A columnar data container that can be compressed.
http://bcolz.blosc.org
959 stars 149 forks source link

running diff on carray returns short arrays #20

Open btel opened 12 years ago

btel commented 12 years ago

When calculating array derivative (diff) carray shortens the array:

import carray as ca
import numpy as np

carr = ca.arange(1000000)
diff_arr = ca.eval("np.diff(carr)", vm="python")
nd_arr = np.diff(carr)

print "Number of elements in c:", len(carr)
print "Number of elements in diff_arr:", len(diff_arr)
print "Number of elements in nd_arr:", len(np_arr)

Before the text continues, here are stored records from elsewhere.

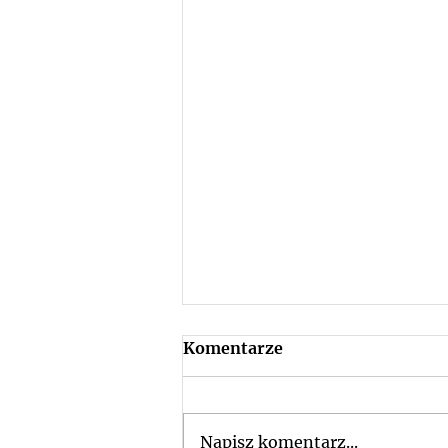
Komentarze
Rekrutacja
Napisz komentarz...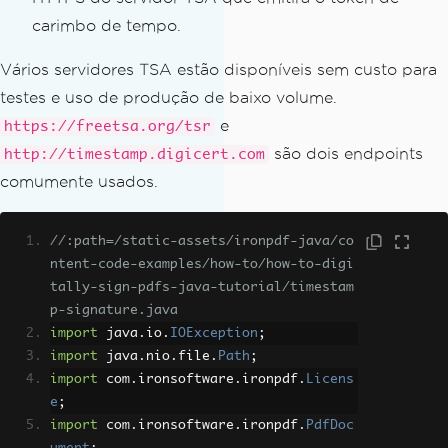
carimbo de tempo.
Vários servidores TSA estão disponíveis sem custo para
testes e uso de produção de baixo volume.
e
https://freetsa.org/tsr
são dois endpoints
http://timestamp.digicert.com
comumente usados.
//:path=/static-assets/ironpdf-java/co
ntent-code-examples/how-to/how-to-digi
tally-sign-pdfs-java-tutorial/timestam
p-signature.java
import
 java
.
io
.
IOException
;
import
 java
.
nio
.
file
.
Path
;
import
 com
.
ironsoftware
.
ironpdf
.
Licens
e
;
import
 com
.
ironsoftware
.
ironpdf
.
PdfDoc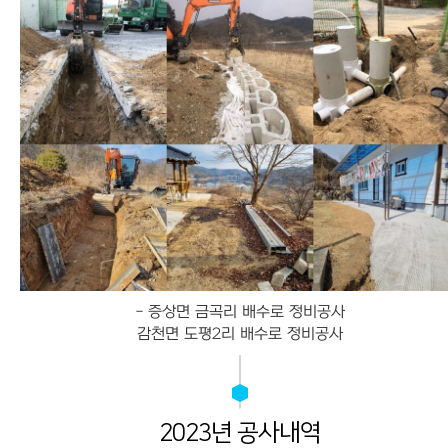
-
증상면 금곡리 배수로 정비공사
감천면 도평2리 배수로 정비공사
2023년 공사내역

This returns on my computer:

Number of elements in carr: 1000000
Number of elements in diff_arr: 999877
Number of elements in nd_arr: 999999

Derivatives calculated with ndarray and carray have different lengths.

FrancescAlted commented 12 years ago

This is because np.diff is not keeping the length of the output the same than operands. This is not easily supported by a blocking technique, and should be implemented as 'toplevel' function.

Anyway, meanwhile this should raise a NotImplementedError at very least.

FrancescAlted commented 12 years ago

A possible implementation of np.diff for carray could be:

l = len(carr)-1 diff_arr = ca.fromiter((carr[i+1] - carr[i] for i in xrange(l)), 'f8', l)

which is about a 30% faster than np.diff on my machine (but the above only supports unidimensional arrays).